Kleine Wellen der grünblauen Ostsee umspielen schäumend den weißen Strand von Binz auf Rügen. Urlauber strecken die Beine aus und halten die Gesichter in die Frühlingssonne bei einem Kaffee an der Promenade; Kinder toben im Sand. Ein Tag im April, wie geschaffen für die Vorfreude auf Sommer und weitere Urlaubspläne. Auf Zukunft. Zugleich aber tritt genau hier heute jemand seine letzte Reise an.
Am Ende der langen Seebrücke wartet das Ausflugsschiff „Binz“. Im Salon steht eine Urne mit einem Blumenkranz in fröhlichen Farben auf einem Podest, umgeben von einem dicken Tampen und einer schwarzen Trauerschleife, „Ein letztes Ahoi“. Die Dekoration ist bewusst schlicht gehalten, ließe sich aber ebenso wie ein mögliches Rahmenprogramm aus Musik und Reden je nach Wunsch der Hinterbliebenen gestalten, berichten Kapitän Lang und seine Besatzung, während sie letzte Vorbereitungen für die Begrüßung der Trauergäste treffen: etwa 15 Personen, Freunde, Nachbarn und Heidi, die Mutter von Dirk aus Berlin, der gut vier Monate zuvor im nasskalten Dezember verstorben ist. „Die Beisetzung haben wir bewusst in den Frühling verlegt. Wir haben uns schönes Wetter und nicht diese winterliche Tristesse oder gar Sturm gewünscht“, erzählt ein Freund von Dirk.

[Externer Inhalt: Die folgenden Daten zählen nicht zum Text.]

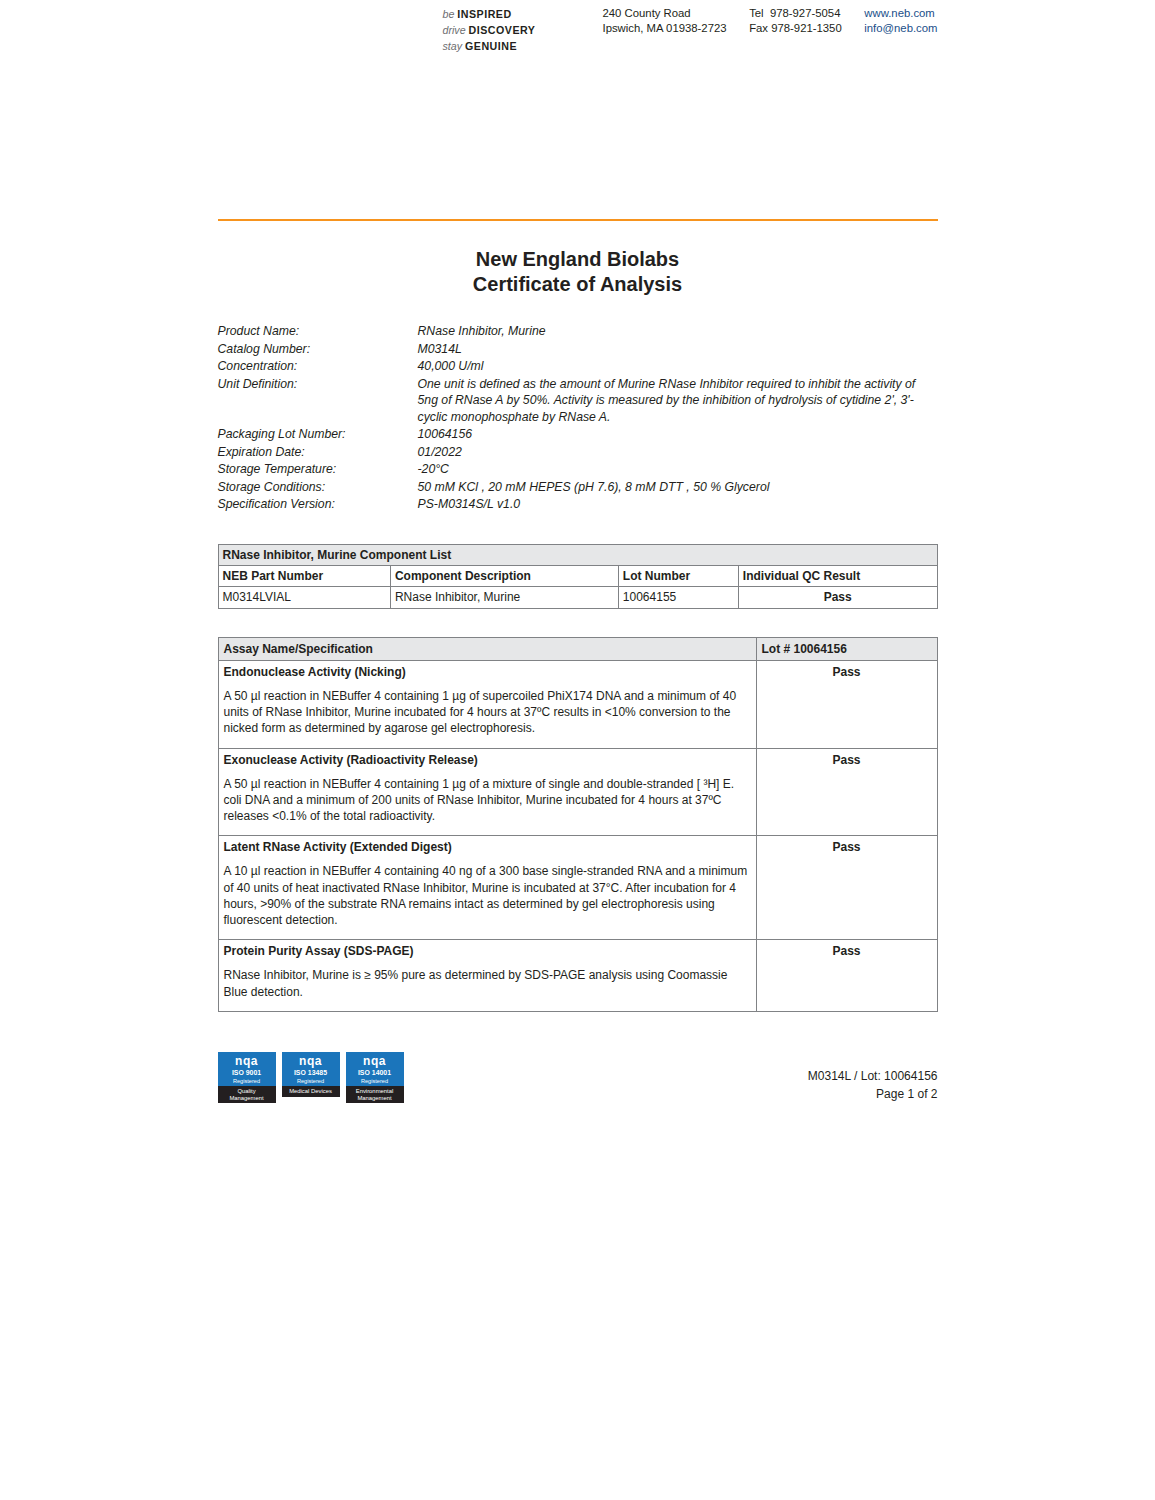be INSPIRED
drive DISCOVERY
stay GENUINE
240 County Road
Ipswich, MA 01938-2723
Tel 978-927-5054
Fax 978-921-1350
www.neb.com
info@neb.com
New England Biolabs Certificate of Analysis
| Product Name: | RNase Inhibitor, Murine |
| Catalog Number: | M0314L |
| Concentration: | 40,000 U/ml |
| Unit Definition: | One unit is defined as the amount of Murine RNase Inhibitor required to inhibit the activity of 5ng of RNase A by 50%. Activity is measured by the inhibition of hydrolysis of cytidine 2', 3'-cyclic monophosphate by RNase A. |
| Packaging Lot Number: | 10064156 |
| Expiration Date: | 01/2022 |
| Storage Temperature: | -20°C |
| Storage Conditions: | 50 mM KCl , 20 mM HEPES (pH 7.6), 8 mM DTT , 50 % Glycerol |
| Specification Version: | PS-M0314S/L v1.0 |
| RNase Inhibitor, Murine Component List |
| NEB Part Number | Component Description | Lot Number | Individual QC Result |
| M0314LVIAL | RNase Inhibitor, Murine | 10064155 | Pass |
| Assay Name/Specification | Lot # 10064156 |
| --- | --- |
| Endonuclease Activity (Nicking) A 50 µl reaction in NEBuffer 4 containing 1 µg of supercoiled PhiX174 DNA and a minimum of 40 units of RNase Inhibitor, Murine incubated for 4 hours at 37ºC results in <10% conversion to the nicked form as determined by agarose gel electrophoresis. | Pass |
| Exonuclease Activity (Radioactivity Release) A 50 µl reaction in NEBuffer 4 containing 1 µg of a mixture of single and double-stranded [ ³H] E. coli DNA and a minimum of 200 units of RNase Inhibitor, Murine incubated for 4 hours at 37ºC releases <0.1% of the total radioactivity. | Pass |
| Latent RNase Activity (Extended Digest) A 10 µl reaction in NEBuffer 4 containing 40 ng of a 300 base single-stranded RNA and a minimum of 40 units of heat inactivated RNase Inhibitor, Murine is incubated at 37°C. After incubation for 4 hours, >90% of the substrate RNA remains intact as determined by gel electrophoresis using fluorescent detection. | Pass |
| Protein Purity Assay (SDS-PAGE) RNase Inhibitor, Murine is ≥ 95% pure as determined by SDS-PAGE analysis using Coomassie Blue detection. | Pass |
nqa
ISO 9001
Registered
Quality
Management
nqa
ISO 13485
Registered
Medical Devices
nqa
ISO 14001
Registered
Environmental
Management
M0314L / Lot: 10064156
Page 1 of 2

Der Wunsch geht in Erfüllung, unter einem strahlend blauen Himmel bei mäßiger, wenn auch kalter Brise. Dafür mussten alle damit leben, dass sich der endgültige Abschied verschob und Monate in einer Art schwebendem Trauerzustand vergingen. Viele Angehörige entscheiden sich daher für eine zeitnahe Beisetzung. So finden Seebestattungen sommers wie winters statt. „Es kommt sehr selten vor“, berichtet Kapitän Lang, „aber manchmal müssen wir wetterbedingt eine Beisetzung verschieben.“ Das könne, so Lang weiter, für die Angehörigen schon belastend sein und einen zusätzlichen Organisationsaufwand mit sich bringen – erst recht wenn die Angehörigen aus weiter entfernten Orten anreisen.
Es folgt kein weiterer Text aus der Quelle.